Pietro tucking me in my bed and whispering that he had missed me. It had felt so much like a dream and I had been so fucking sure that it was one.
“You…” My voice cracked.
“Why are you overwhelming me so much?” I kept my hands to my face, grumbling put my words.
“I need the alcohol even more now, Pietro.” I drew in deep breaths and then let my hands down to look at him. Those light brown eyes stared back at me, almost innocently, like he still didn’t have a gun on him.
Yes… How could I be this calm in front of a armed man?
‘In front of an armed man who would never harm you’ my subconsciousness retorted and I groaned.
“I need the alcohol to cope with everything, Pietro. You, Mr. Trien, everyone, Aunt Mandy, and you yet again. I need the alcohol to not think about y’all especially you for a darn minute.” I pointed a finger at him.
“You are not drinking.” he said firmly, dropping his gaze to my ankle.
“Just a little, please.” I pouted but he remained unshaken.
“And I am here, what could possibly go wrong? I am just going to drink and go to sleep. And if I get drunk? You are here anyways.”
He tilted his head, staring at me for a few seconds before he sighed, giving in.
“Alright. Just a little.”
I nodded, a little too happily as he rose up to his feet from his crouched position and exited the living room to go get the drinks.

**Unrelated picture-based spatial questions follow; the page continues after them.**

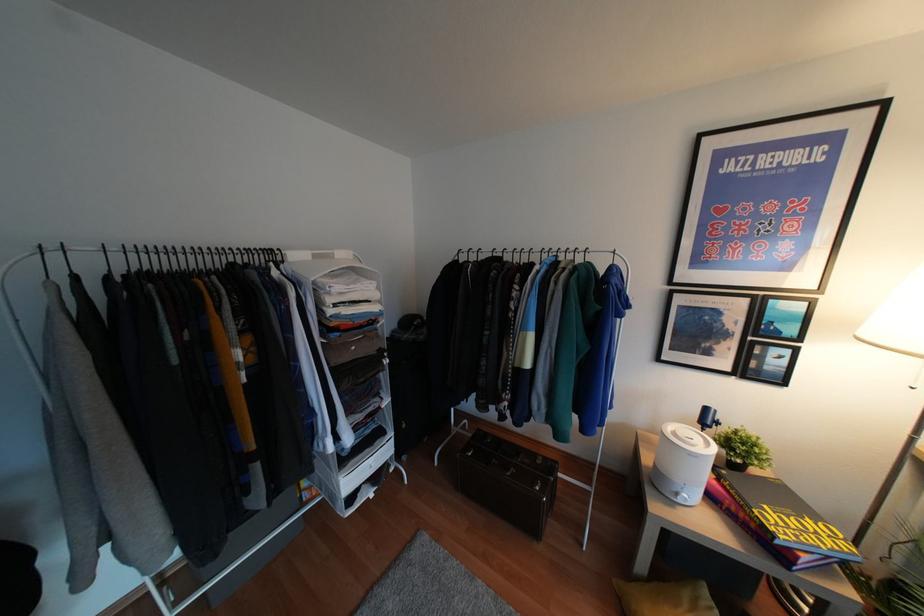
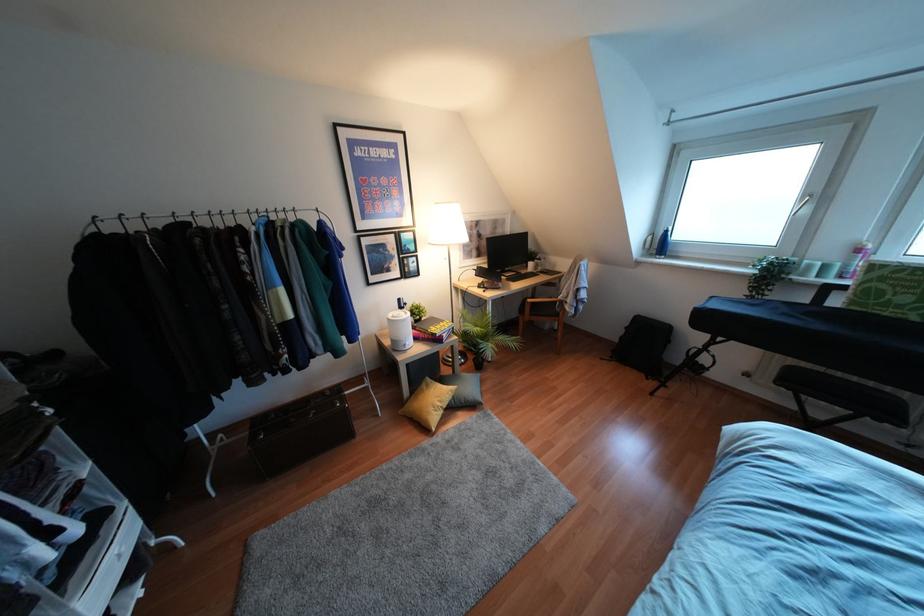
Where in the second image is the point corresponding to (x=678, y=500) from the first image?

(407, 347)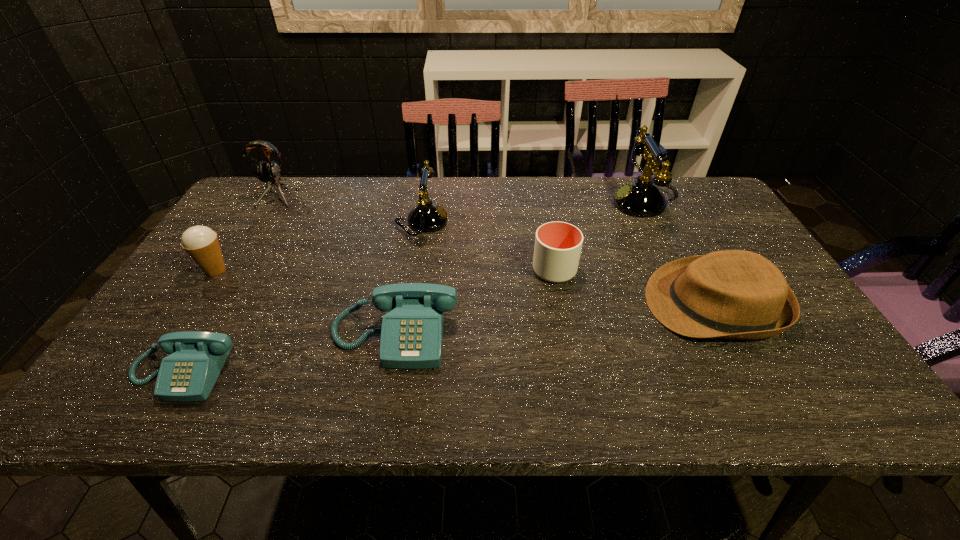
Identify the location of vacant region located 0.090m on the front-facing side of the fedora. (610, 305).

Locate an element on the screen. The width and height of the screenshot is (960, 540). free region located on the front-facing side of the fedora is located at coordinates (531, 305).

Find the location of a particular element. This screenshot has height=540, width=960. blank space located 0.110m on the front-facing side of the fedora is located at coordinates (602, 305).

Find the location of a particular element. earphone that is at the far edge is located at coordinates (266, 172).

The height and width of the screenshot is (540, 960). Identify the location of object that is at the near edge. (189, 373).

Where is `earphone located in the left edge section of the desktop`? This screenshot has height=540, width=960. earphone located in the left edge section of the desktop is located at coordinates (x=266, y=172).

This screenshot has width=960, height=540. I want to click on icecream located at the left edge, so click(201, 243).

The image size is (960, 540). In order to click on telephone at the left edge in this screenshot , I will do `click(189, 373)`.

Locate an element on the screen. telephone that is at the right edge is located at coordinates click(641, 198).

Identify the location of fedora that is at the right edge. (731, 294).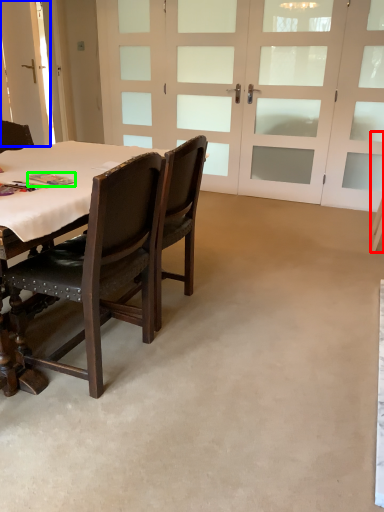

I sighed as soon as he was out of sight.
Did I like this? Did I like that he was watching me all these years? Did I like that he was probably there all along the way? Did I like that he was probably at every of my birthdays, watching me grow while I had no idea about his presence? Did I like that he could have shielded me from a lot of dangers all these years which I had zero clues about? Did I like all these…
“I don’t know!” I grumbled to kick the thoughts out of my head. At this point, in this current state I had no idea what I liked or disliked or hated.
But one thing was sure, there had only been a very thin line between my hatred for Pietro and me liking him a little bit. I hadn’t drawn that line boldly enough and something told me that I was going to regret not doing so. Maybe not now but in the nearest future, I was going to regret it A LOT.